Aber in vereinzelten Momenten blitzt tatsächlich das auf, was der Regisseur womöglich mit dem gesamten Werk im Sinn hatte: der gewaltige Kampf zwischen Mensch und Natur, der dem Betrachter Mitgefühl und Respekt für den unkontrollierbaren Kreislauf der natürlichen Vorgänge abringen soll. Der Wechsel in der zweiten Hälfte des Streifens hin zu einem zermürbenden Überlebenskampf auf offener See verkommt somit zu einer unausgegorenen Angelegenheit, die wirklich mitreißende Emotionen vermissen lässt und aufgrund der Figuren, die oberflächlich gezeichnet wurden, kaum Anteilnahme zulässt.

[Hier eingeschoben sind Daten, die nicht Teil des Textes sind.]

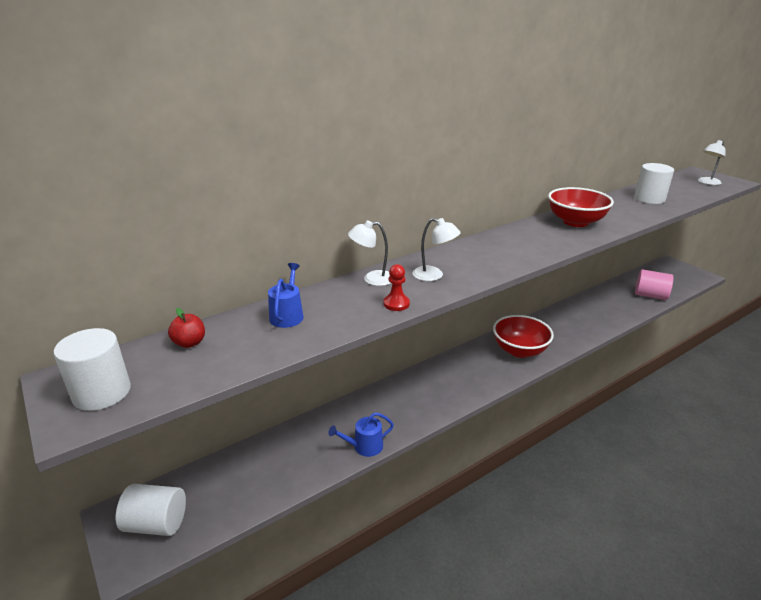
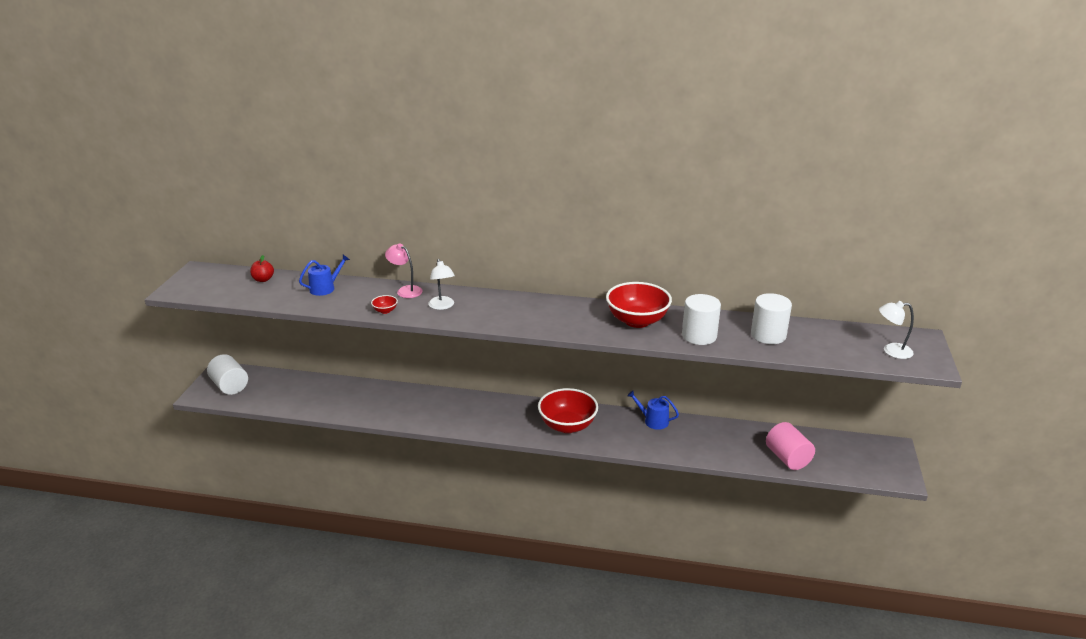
camera: 45 degrees right, 0 degrees up
(102, 393) = (200, 284): white cylinder -> white cylinder (699, 336)
(364, 446) = (366, 415): blue watering can -> blue watering can (653, 421)
(372, 279) = (405, 290): white lamp -> pink lamp
(396, 304) = (385, 311): red pawn -> red bowl

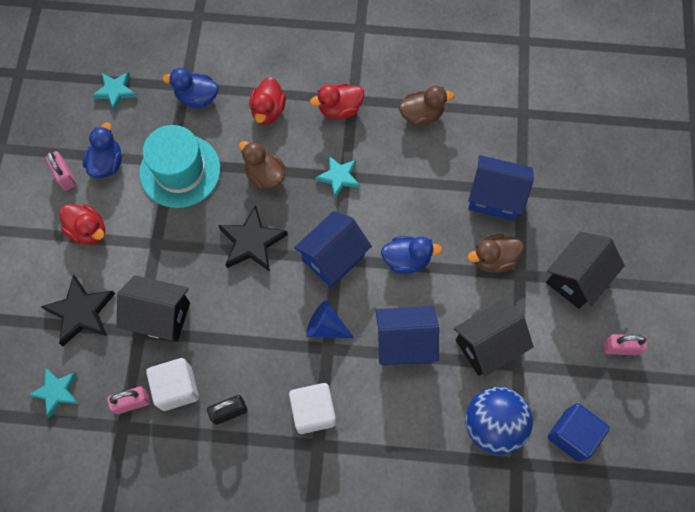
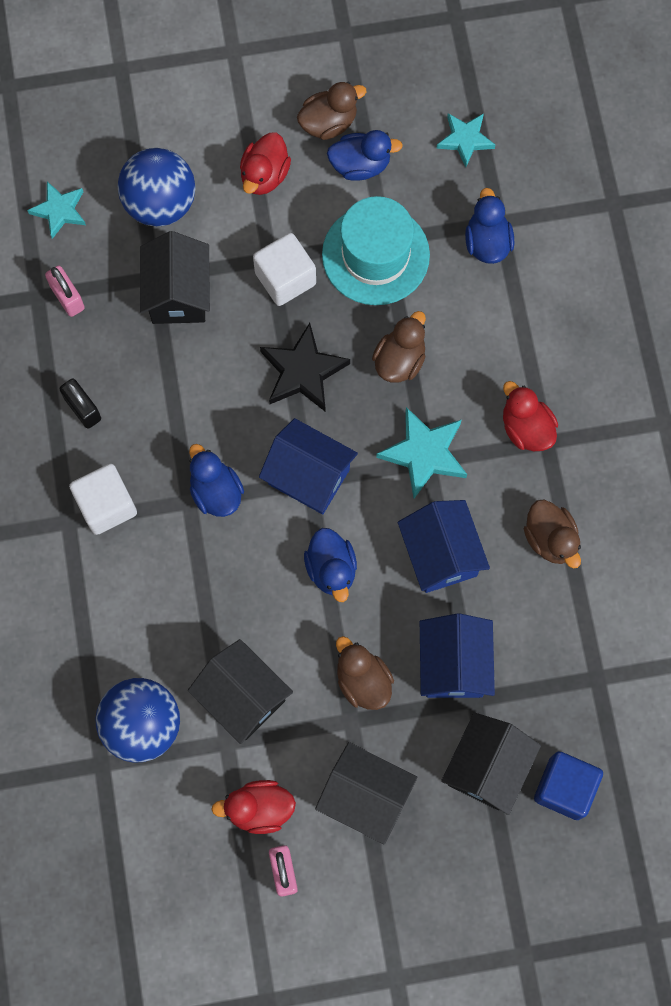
camera: 75 degrees right, 5 degrees up
(65, 176) = (329, 123): pink padlock -> brown duck
(81, 312) = (160, 203): black star -> blue ball
(177, 388) = (96, 341): white cube -> white cube (285, 278)
(268, 111) = (495, 337): red duck -> red duck (259, 809)
(326, 326) = (216, 492): blue cone -> blue duck
(339, 177) = (424, 454): turquoise star -> turquoise star, size x1.50
(404, 342) = (219, 592): blue house -> blue house (441, 555)
(570, 195) = (487, 768): none -> black house
(572, 435) = (153, 827): blue cube -> blue cube (564, 788)

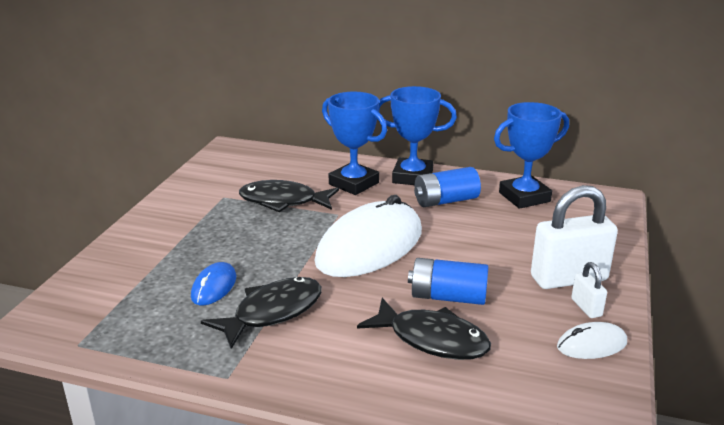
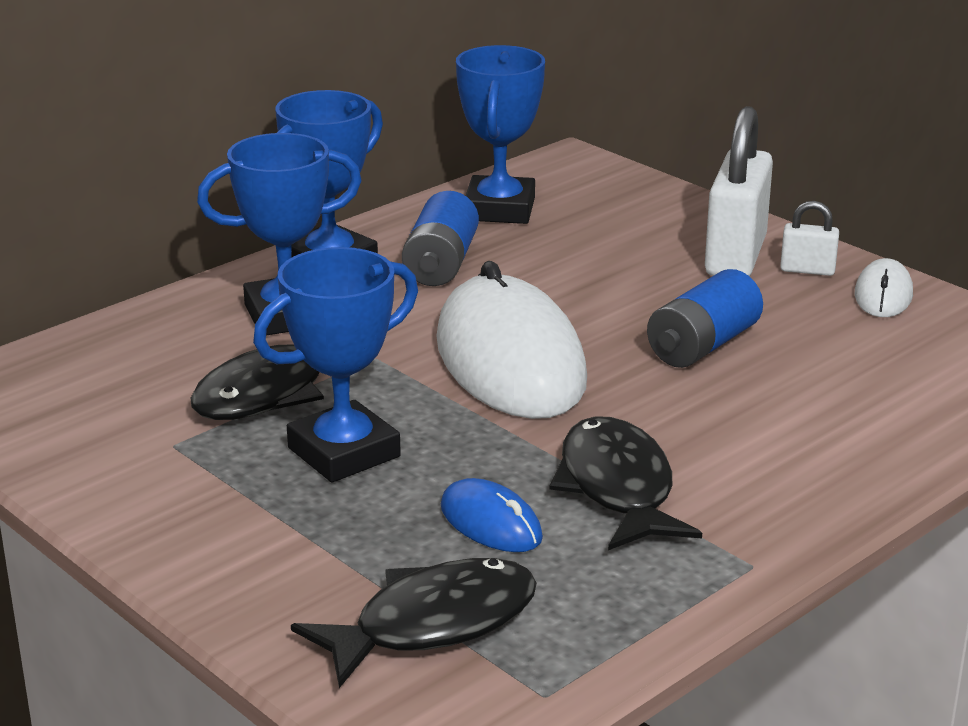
camera: 60 degrees left, 0 degrees up
(247, 233) = (344, 452): none -> blue trophy
(432, 339) = (790, 387): black fish -> black fish (433, 624)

Während "Life Of Pi" beweisen konnte, dass man einen Film sehr unterhaltsam inszenieren kann, obwohl der Held des Films sich 2/3 der Zeit auf einem Rettungsboot befindet oder Redfords "All Is Lost" eine unangenehm spannende und klaustrophobische Stimmung durch einen Survivalthriller auf dem Meer erschaffen konnte, versagt "Im Herzen der See" in all diesen Punkten, die die vorgenannten Filme so besonders machte. Dennoch ist der Film kein totaler Reinfall, viel mehr eine verpasste Gelegenheit.